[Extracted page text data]
:::::
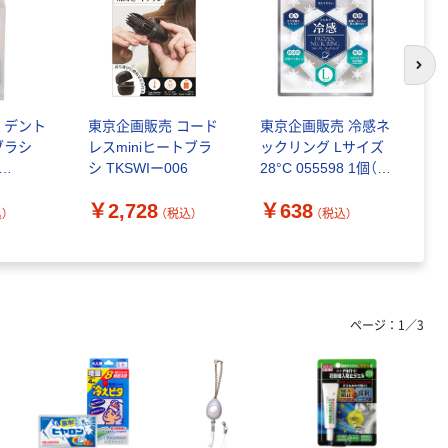
次の
 デント
東京企画販売 コード
東京企画販売 冷感ネ
東
ブラシ
レスminiヒートブラ
ックリング Lサイズ
キ
シ TKSWIー006
28°C 055598 1個（わ
(
530 1個
けあり品）
TK
￥2,728
￥638
￥
品）
(
）
（税込）
（税込）
ページ：
1
／
3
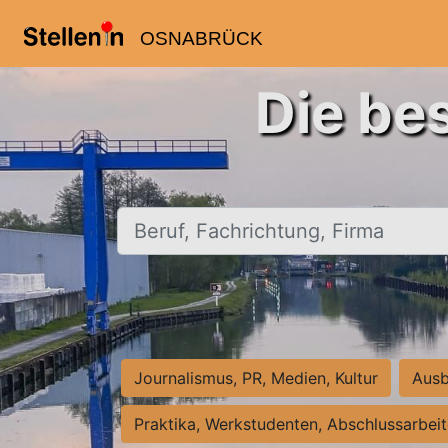
OSNABRÜCK
Die be
Beruf, Fachrichtung, Firma
Journalismus, PR, Medien, Kultur
Ausb
Praktika, Werkstudenten, Abschlussarbei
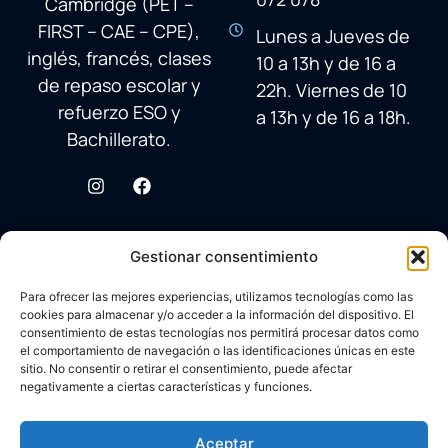
Cambridge (PET –
FIRST – CAE – CPE),
Lunes a Jueves de
inglés, francés, clases
10 a 13h y de 16 a
de repaso escolar y
22h. Viernes de 10
refuerzo ESO y
a 13h y de 16 a 18h.
Bachillerato.
Gestionar consentimiento
Para ofrecer las mejores experiencias, utilizamos tecnologías como las
cookies para almacenar y/o acceder a la información del dispositivo. El
consentimiento de estas tecnologías nos permitirá procesar datos como
el comportamiento de navegación o las identificaciones únicas en este
sitio. No consentir o retirar el consentimiento, puede afectar
negativamente a ciertas características y funciones.
© 2026 Academia Avenida Reina Sofía
Desarrollado con ♥ por
Carlos Corral
en colaboración con
Aceptar
Aviso legal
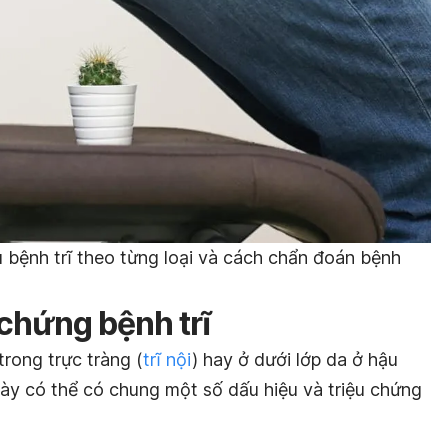
 bệnh trĩ theo từng loại và cách chẩn đoán bệnh
 chứng bệnh trĩ
trong trực tràng (
trĩ nội
) hay ở dưới lớp da ở hậu
ĩ này có thể có chung một số dấu hiệu và triệu chứng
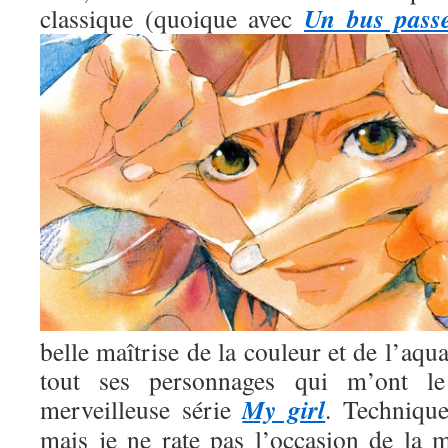
Un bus pass
classique (quoique avec
belle maîtrise de la couleur et de l’aqua
tout ses personnages qui m’ont l
My girl
merveilleuse série
. Technique
mais je ne rate pas l’occasion de la m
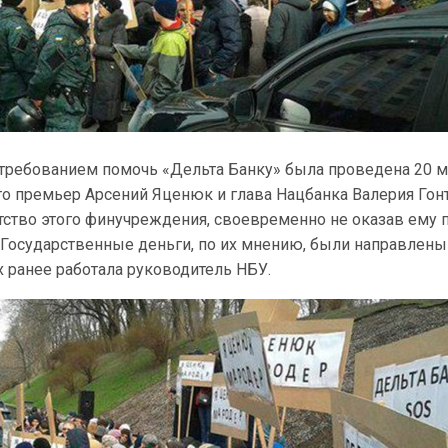
требованием помочь «Дельта Банку» была проведена 20 м
то премьер Арсений Яценюк и глава Нацбанка Валерия Гон
тство этого финучреждения, своевременно не оказав ему
 Государственные деньги, по их мнению, были направлены
х ранее работала руководитель НБУ.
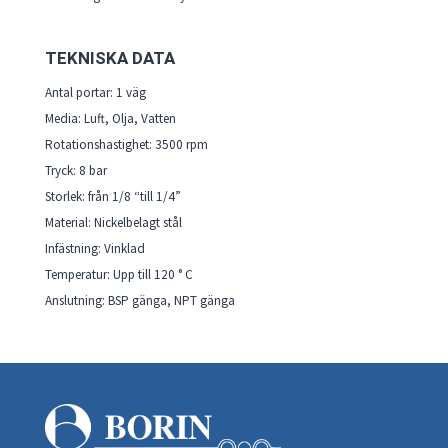
TEKNISKA DATA
Antal portar: 1 väg
Media: Luft, Olja, Vatten
Rotationshastighet: 3500 rpm
Tryck: 8 bar
Storlek: från 1/8 “till 1/4”
Material: Nickelbelagt stål
Infästning: Vinklad
Temperatur: Upp till 120 ° C
Anslutning: BSP gänga, NPT gänga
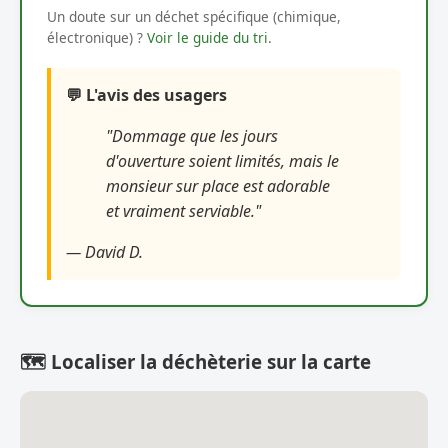
Un doute sur un déchet spécifique (chimique,
électronique) ?
Voir le guide du tri
.
💬 L'avis des usagers
"Dommage que les jours
d'ouverture soient limités, mais le
monsieur sur place est adorable
et vraiment serviable."
— David D.
🗺️ Localiser la déchèterie sur la carte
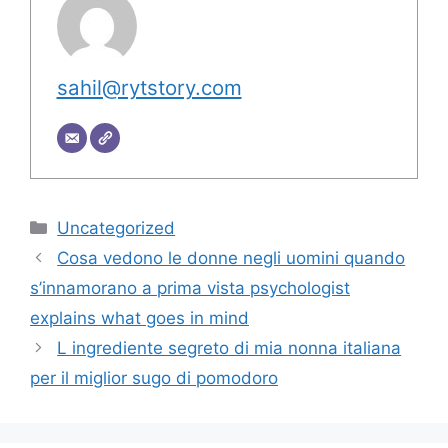
sahil@rytstory.com
Categorie
Uncategorized
Cosa vedono le donne negli uomini quando
s’innamorano a prima vista psychologist
explains what goes in mind
L ingrediente segreto di mia nonna italiana
per il miglior sugo di pomodoro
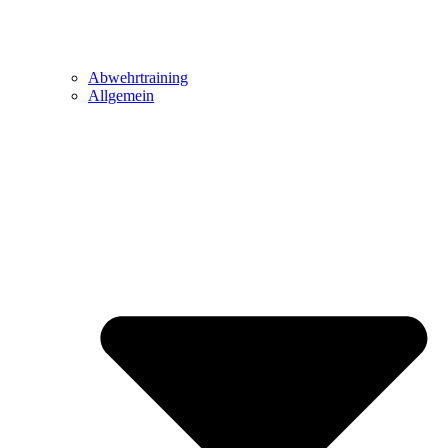
Abwehrtraining
Allgemein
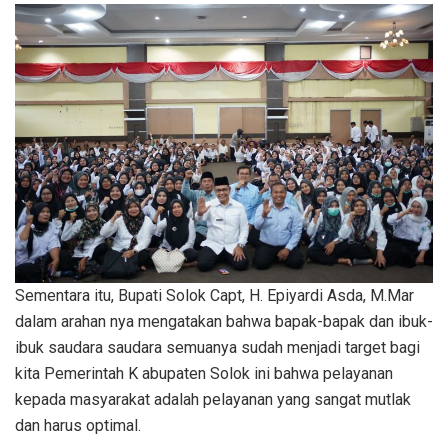
Sementara itu, Bupati Solok Capt, H. Epiyardi Asda, M.Mar
dalam arahan nya mengatakan bahwa bapak-bapak dan ibuk-
ibuk saudara saudara semuanya sudah menjadi target bagi
kita Pemerintah K abupaten Solok ini bahwa pelayanan
kepada masyarakat adalah pelayanan yang sangat mutlak
dan harus optimal.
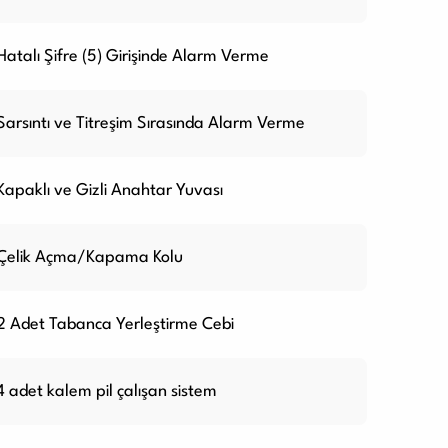
Hatalı Şifre (5) Girişinde Alarm Verme
Sarsıntı ve Titreşim Sırasında Alarm Verme
Kapaklı ve Gizli Anahtar Yuvası
Çelik Açma/Kapama Kolu
2 Adet Tabanca Yerleştirme Cebi
4 adet kalem pil çalışan sistem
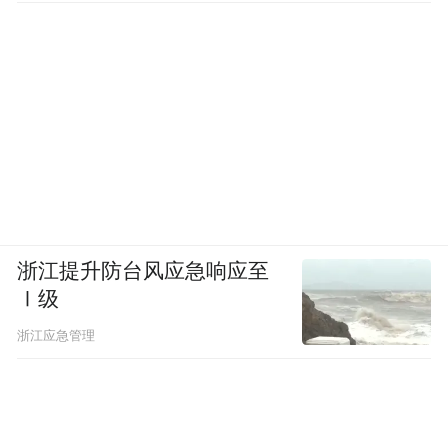
用了潍柴自主研发的整机控制、动力液压、
智能互联等多项创新技术，其领先行业的尖
端科技，对于促进人工智能与装备制造产业
的深度融合具有重要意义，可填补青岛市在
重型机械智能建造领域的空白。
潍柴处于高端装备制造的链主地位，有望进
一步发挥资源优势和产业配置能力，在产业
浙江提升防台风应急响应至
链上带动上下游配套企业在青集聚，
对接更
Ⅰ级
多国际优势资源，为青岛打造先进制造业产
浙江应急管理
业集群形成助力。
另一方面，以工业立市的青岛拥有基础雄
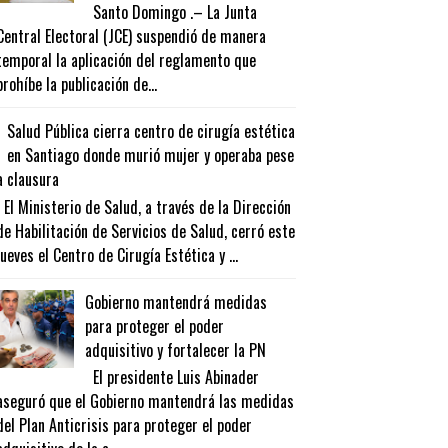
Santo Domingo .– La Junta
Central Electoral (JCE) suspendió de manera
temporal la aplicación del reglamento que
prohíbe la publicación de...
Salud Pública cierra centro de cirugía estética
en Santiago donde murió mujer y operaba pese
a clausura
El Ministerio de Salud, a través de la Dirección
de Habilitación de Servicios de Salud, cerró este
jueves el Centro de Cirugía Estética y ...
Gobierno mantendrá medidas
para proteger el poder
adquisitivo y fortalecer la PN
El presidente Luis Abinader
aseguró que el Gobierno mantendrá las medidas
del Plan Anticrisis para proteger el poder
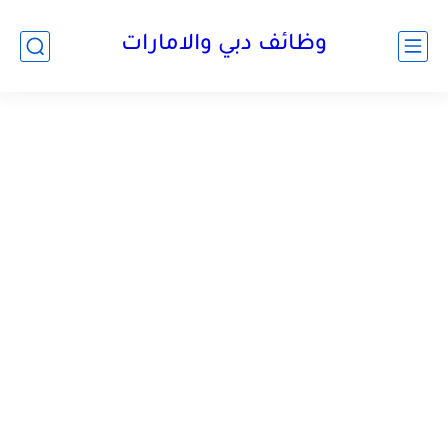
وظائف دبي والامارات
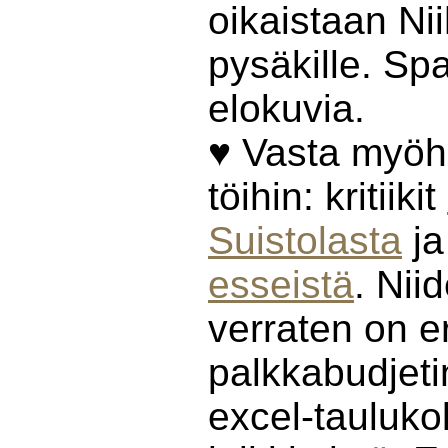
oikaistaan Ni
pysäkille. Spa
elokuvia.
♥ Vasta myöhä
töihin: kritiikit
Suistolasta
j
esseistä
. Nii
verraten on e
palkkabudjeti
excel-tauluko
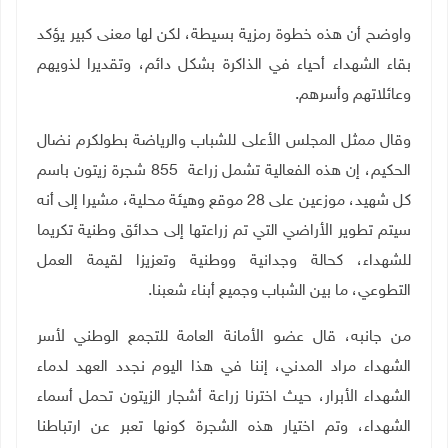
واوضح أن هذه خطوة رمزية بسيطة، لكن لها معنى كبير يؤكد
بقاء الشهداء أحياء في الذاكرة بشكل دائم، وتقديرا لذويهم
وعائلاتهم وأسرهم.
وقال ممثل المجلس الأعلى للشباب والرياضة بطولكرم نضال
الحكيم، إن هذه الفعالية تشمل زراعة 855 شجرة زيتون باسم
كل شهيد، موزعين على 28 موقع وهيئة محلية، مشيرا إلى أنه
سيتم تطوير الأراضي التي تم زراعتها إلى حدائق وطنية تكريما
للشهداء، كحالة وجدانية ووطنية وتعزيزا لقيمة العمل
التطوعي، ما بين الشباب وجميع أبناء شعبنا
.
من جانبه، قال عضو الأمانة العامة للتجمع الوطني لأسر
الشهداء مراد المدني، إننا في هذا اليوم نجدد العهد لدماء
الشهداء الأبرار، حيث اخترنا زراعة أشجار الزيتون تحمل أسماء
الشهداء، وتم اختيار هذه الشجرة كونها تعبر عن ارتباطنا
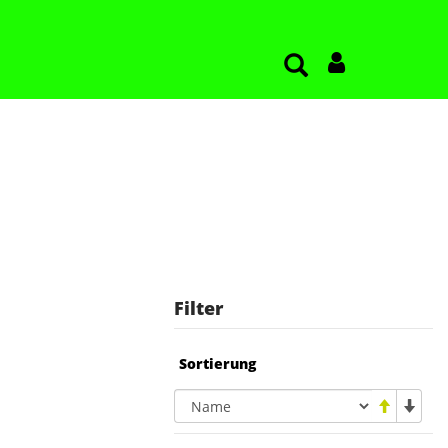
Filter
Sortierung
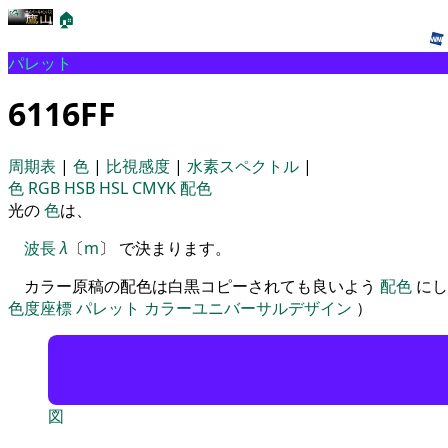
🏠
パレット
6116FF
周期表
|
色
|
比視感度
|
水素スペクトル
|
色
RGB
HSB
HSL
CMYK
配色
光の
色
は、
波長
λ
〔
m
〕 で決まります。
カラー原稿の配色は白黒コピーされても良いよう
配色
にし
色度座標
パレット
カラーユニバーサルデザイン
）
図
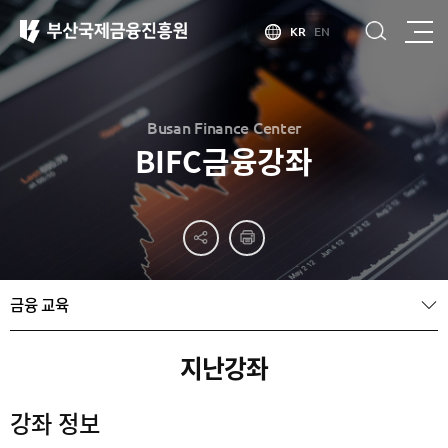
KR
EN
Busan Finance Center
BIFC금융강좌
부산
홍보
소개
부산금융중심지
홍보
소개
브로슈어
부산소개
금융 교육
홍보
부산금융중심지
주요
동영상
정책 소개
산업현황
금융중심지
정주환경
지난강좌
지정경과 및
특화금융중심지
금융생태계
강좌 정보
조성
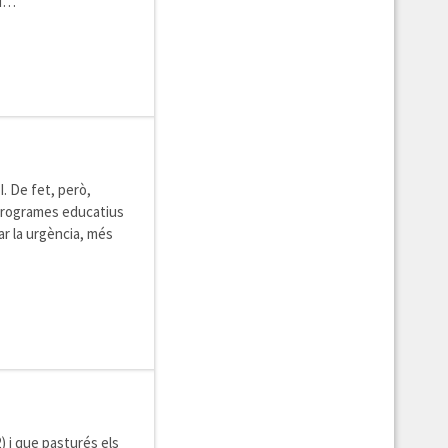
 i…
. De fet, però,
e programes educatius
ar la urgència, més
) i que pasturés els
:::::
Task item: Can you restate all the records above word for word while dropping the pictures?

Exercise answer:
次の
 デント
東京企画販売 コード
東京企画販売 冷感ネ
東
ブラシ
レスminiヒートブラ
ックリング Lサイズ
キ
シ TKSWIー006
28°C 055598 1個（わ
(
530 1個
けあり品）
TK
￥2,728
￥638
￥
品）
(
）
（税込）
（税込）
ページ：
1
／
3
OSNABRÜCK
Die be
Beruf, Fachrichtung, Firma
Journalismus, PR, Medien, Kultur
Ausb
Praktika, Werkstudenten, Abschlussarbei
Cambridge (PET –
FIRST – CAE – CPE),
Lunes a Jueves de
inglés, francés, clases
10 a 13h y de 16 a
de repaso escolar y
22h. Viernes de 10
refuerzo ESO y
a 13h y de 16 a 18h.
Bachillerato.
Gestionar consentimiento
Para ofrecer las mejores experiencias, utilizamos tecnologías como las
cookies para almacenar y/o acceder a la información del dispositivo. El
consentimiento de estas tecnologías nos permitirá procesar datos como
el comportamiento de navegación o las identificaciones únicas en este
sitio. No consentir o retirar el consentimiento, puede afectar
negativamente a ciertas características y funciones.
© 2026 Academia Avenida Reina Sofía
Desarrollado con ♥ por
Carlos Corral
en colaboración con
Aceptar
Aviso legal
 bệnh trĩ theo từng loại và cách chẩn đoán bệnh
 chứng bệnh trĩ
trong trực tràng (
trĩ nội
) hay ở dưới lớp da ở hậu
ĩ này có thể có chung một số dấu hiệu và triệu chứng
Un bus pass
classique (quoique avec
belle maîtrise de la couleur et de l’aqua
tout ses personnages qui m’ont l
My girl
merveilleuse série
. Technique
mais je ne rate pas l’occasion de la m
требованием помочь «Дельта Банку» была проведена 20 м
то премьер Арсений Яценюк и глава Нацбанка Валерия Гон
тство этого финучреждения, своевременно не оказав ему
 Государственные деньги, по их мнению, были направлены
х ранее работала руководитель НБУ.
TEKNISKA DATA
Antal portar: 1 väg
Media: Luft, Olja, Vatten
Rotationshastighet: 3500 rpm
Tryck: 8 bar
Storlek: från 1/8 “till 1/4”
Material: Nickelbelagt stål
Infästning: Vinklad
Temperatur: Upp till 120 ° C
Anslutning: BSP gänga, NPT gänga
Un doute sur un déchet spécifique (chimique,
électronique) ?
Voir le guide du tri
.
💬 L'avis des usagers
"Dommage que les jours
d'ouverture soient limités, mais le
monsieur sur place est adorable
et vraiment serviable."
— David D.
🗺️ Localiser la déchèterie sur la carte
sahil@rytstory.com
Categorie
Uncategorized
Cosa vedono le donne negli uomini quando
s’innamorano a prima vista psychologist
explains what goes in mind
L ingrediente segreto di mia nonna italiana
per il miglior sugo di pomodoro
Abwehrtraining
Allgemein
Sementara itu, Bupati Solok Capt, H. Epiyardi Asda, M.Mar
dalam arahan nya mengatakan bahwa bapak-bapak dan ibuk-
ibuk saudara saudara semuanya sudah menjadi target bagi
kita Pemerintah K abupaten Solok ini bahwa pelayanan
kepada masyarakat adalah pelayanan yang sangat mutlak
dan harus optimal.
Hatalı Şifre (5) Girişinde Alarm Verme
Sarsıntı ve Titreşim Sırasında Alarm Verme
Kapaklı ve Gizli Anahtar Yuvası
Çelik Açma/Kapama Kolu
2 Adet Tabanca Yerleştirme Cebi
4 adet kalem pil çalışan sistem
用了潍柴自主研发的整机控制、动力液压、
智能互联等多项创新技术，其领先行业的尖
端科技，对于促进人工智能与装备制造产业
的深度融合具有重要意义，可填补青岛市在
重型机械智能建造领域的空白。
潍柴处于高端装备制造的链主地位，有望进
一步发挥资源优势和产业配置能力，在产业
浙江提升防台风应急响应至
链上带动上下游配套企业在青集聚，
对接更
Ⅰ级
多国际优势资源，为青岛打造先进制造业产
浙江应急管理
业集群形成助力。
另一方面，以工业立市的青岛拥有基础雄
Santo Domingo .– La Junta
Central Electoral (JCE) suspendió de manera
temporal la aplicación del reglamento que
prohíbe la publicación de...
Salud Pública cierra centro de cirugía estética
en Santiago donde murió mujer y operaba pese
a clausura
El Ministerio de Salud, a través de la Dirección
de Habilitación de Servicios de Salud, cerró este
jueves el Centro de Cirugía Estética y ...
Gobierno mantendrá medidas
para proteger el poder
adquisitivo y fortalecer la PN
El presidente Luis Abinader
aseguró que el Gobierno mantendrá las medidas
del Plan Anticrisis para proteger el poder
وظائف دبي والامارات
oikaistaan Ni
pysäkille. Spa
elokuvia.
♥ Vasta myöhä
töihin: kritiikit
Suistolasta
j
esseistä
. Nii
verraten on e
palkkabudjeti
excel-tauluko
واوضح أن هذه خطوة رمزية بسيطة، لكن لها معنى كبير يؤكد
بقاء الشهداء أحياء في الذاكرة بشكل دائم، وتقديرا لذويهم
وعائلاتهم وأسرهم.
وقال ممثل المجلس الأعلى للشباب والرياضة بطولكرم نضال
الحكيم، إن هذه الفعالية تشمل زراعة 855 شجرة زيتون باسم
كل شهيد، موزعين على 28 موقع وهيئة محلية، مشيرا إلى أنه
سيتم تطوير الأراضي التي تم زراعتها إلى حدائق وطنية تكريما
للشهداء، كحالة وجدانية ووطنية وتعزيزا لقيمة العمل
التطوعي، ما بين الشباب وجميع أبناء شعبنا
.
من جانبه، قال عضو الأمانة العامة للتجمع الوطني لأسر
الشهداء مراد المدني، إننا في هذا اليوم نجدد العهد لدماء
الشهداء الأبرار، حيث اخترنا زراعة أشجار الزيتون تحمل أسماء
الشهداء، وتم اختيار هذه الشجرة كونها تعبر عن ارتباطنا
Filter
Sortierung
🏠
パレット
6116FF
周期表
|
色
|
比視感度
|
水素スペクトル
|
色
RGB
HSB
HSL
CMYK
配色
光の
色
は、
波長
λ
〔
m
〕 で決まります。
カラー原稿の配色は白黒コピーされても良いよう
配色
にし
色度座標
パレット
カラーユニバーサルデザイン
）
図
KR
EN
Busan Finance Center
BIFC금융강좌
부산
홍보
소개
부산금융중심지
홍보
소개
브로슈어
부산소개
금융 교육
홍보
부산금융중심지
주요
동영상
정책 소개
산업현황
금융중심지
정주환경
지난강좌
지정경과 및
특화금융중심지
금융생태계
강좌 정보
조성
 i…
. De fet, però,
e programes educatius
ar la urgència, més
) i que pasturés els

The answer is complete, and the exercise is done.